Supplied material START
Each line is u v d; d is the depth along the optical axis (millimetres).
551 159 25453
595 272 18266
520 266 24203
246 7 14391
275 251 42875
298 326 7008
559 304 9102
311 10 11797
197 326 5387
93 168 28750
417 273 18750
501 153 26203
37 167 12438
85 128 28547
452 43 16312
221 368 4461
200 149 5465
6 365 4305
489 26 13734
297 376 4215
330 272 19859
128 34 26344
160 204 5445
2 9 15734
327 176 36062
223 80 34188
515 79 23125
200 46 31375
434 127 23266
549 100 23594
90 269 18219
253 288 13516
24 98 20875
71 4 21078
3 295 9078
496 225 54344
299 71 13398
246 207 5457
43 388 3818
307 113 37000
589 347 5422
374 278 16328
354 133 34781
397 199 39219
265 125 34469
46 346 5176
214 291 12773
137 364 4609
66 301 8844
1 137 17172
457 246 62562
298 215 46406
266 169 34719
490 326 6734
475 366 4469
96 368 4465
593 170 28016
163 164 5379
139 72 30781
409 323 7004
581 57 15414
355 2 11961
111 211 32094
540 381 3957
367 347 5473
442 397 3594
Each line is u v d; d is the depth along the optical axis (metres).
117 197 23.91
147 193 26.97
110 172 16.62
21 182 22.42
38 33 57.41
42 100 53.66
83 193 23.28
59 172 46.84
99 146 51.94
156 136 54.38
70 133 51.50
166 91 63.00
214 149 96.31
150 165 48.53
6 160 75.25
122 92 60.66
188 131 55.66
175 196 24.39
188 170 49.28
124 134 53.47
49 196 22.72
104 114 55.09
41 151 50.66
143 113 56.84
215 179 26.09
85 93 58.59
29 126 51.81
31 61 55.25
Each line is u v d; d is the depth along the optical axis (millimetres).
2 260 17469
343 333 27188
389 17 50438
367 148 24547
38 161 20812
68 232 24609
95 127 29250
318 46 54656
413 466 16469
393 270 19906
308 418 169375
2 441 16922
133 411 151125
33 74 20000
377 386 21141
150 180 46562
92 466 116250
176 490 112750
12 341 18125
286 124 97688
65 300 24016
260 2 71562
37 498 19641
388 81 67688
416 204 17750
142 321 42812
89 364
Supplied material END
For this exercise, please output exactly the lines above starting at the line with "59 172 46.84" and ending at the line with "308 418 169375", ends included.

59 172 46.84
99 146 51.94
156 136 54.38
70 133 51.50
166 91 63.00
214 149 96.31
150 165 48.53
6 160 75.25
122 92 60.66
188 131 55.66
175 196 24.39
188 170 49.28
124 134 53.47
49 196 22.72
104 114 55.09
41 151 50.66
143 113 56.84
215 179 26.09
85 93 58.59
29 126 51.81
31 61 55.25
Each line is u v d; d is the depth along the optical axis (millimetres).
2 260 17469
343 333 27188
389 17 50438
367 148 24547
38 161 20812
68 232 24609
95 127 29250
318 46 54656
413 466 16469
393 270 19906
308 418 169375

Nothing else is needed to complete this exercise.